At a high level, usage involves:
- Running the bot as a long-lived process (e.g. on a VPS)
- Defining supported networks and token balance requirements
- Connecting the bot to a private Telegram group
- Allowing users to initiate verification via Telegram
- Letting the system handle wallet validation, access control, and periodic revalidation automatically
Deployment steps, credentials, and production configuration details are intentionally omitted from this repository.
This system is intentionally designed as a private, non-custodial tool.
The public repository contains a sanitized version:
- no real API keys or secrets
- no production wallet addresses or group identifiers
- no real user data
User verification state is stored locally in JSON files generated at runtime.
These files are intentionally not tracked in version control and are created automatically when the system is executed.
Telegram requires a numeric group_id to generate invite links programmatically.

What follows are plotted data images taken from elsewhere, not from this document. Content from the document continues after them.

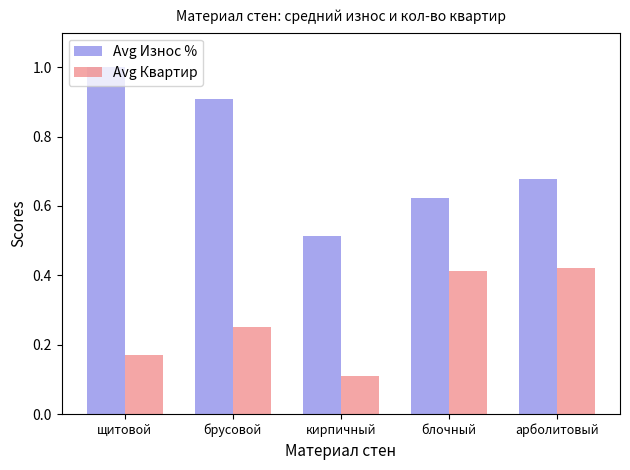

Which series has the largest total across all categories?

Avg Износ %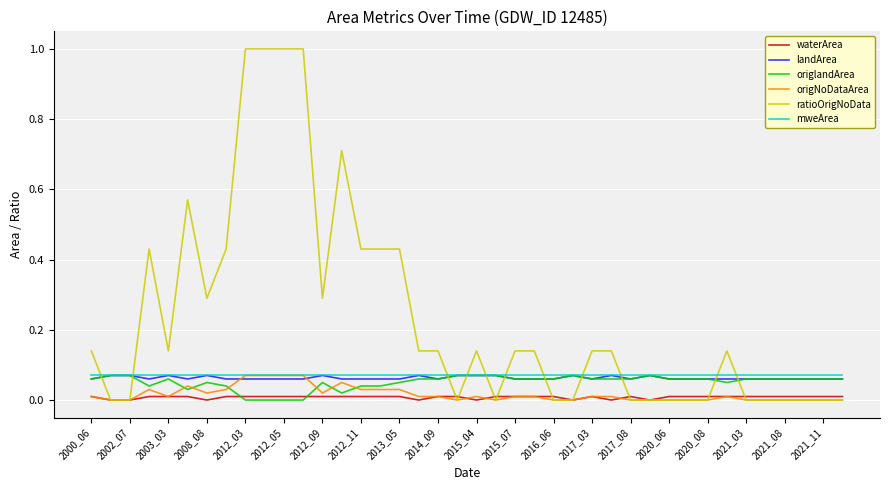

Which series has the largest total across all categories?

ratioOrigNoData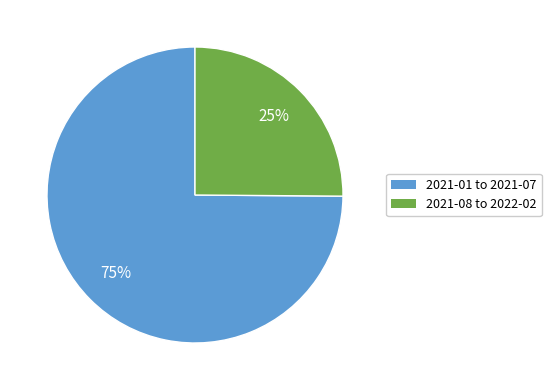

To the nearest percent, what is the difference between the largest and smallest slice percentages?

50%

A small helper script is included under /scripts to retrieve the group ID after adding the bot to the target group. This script is only used during initial setup and is not part of the core verification logic.
This is a functional system actively used in private environments.
The repository is published for demonstrative and educational purposes, focusing on system design, verification flow, and access-control logic rather than deployment configuration.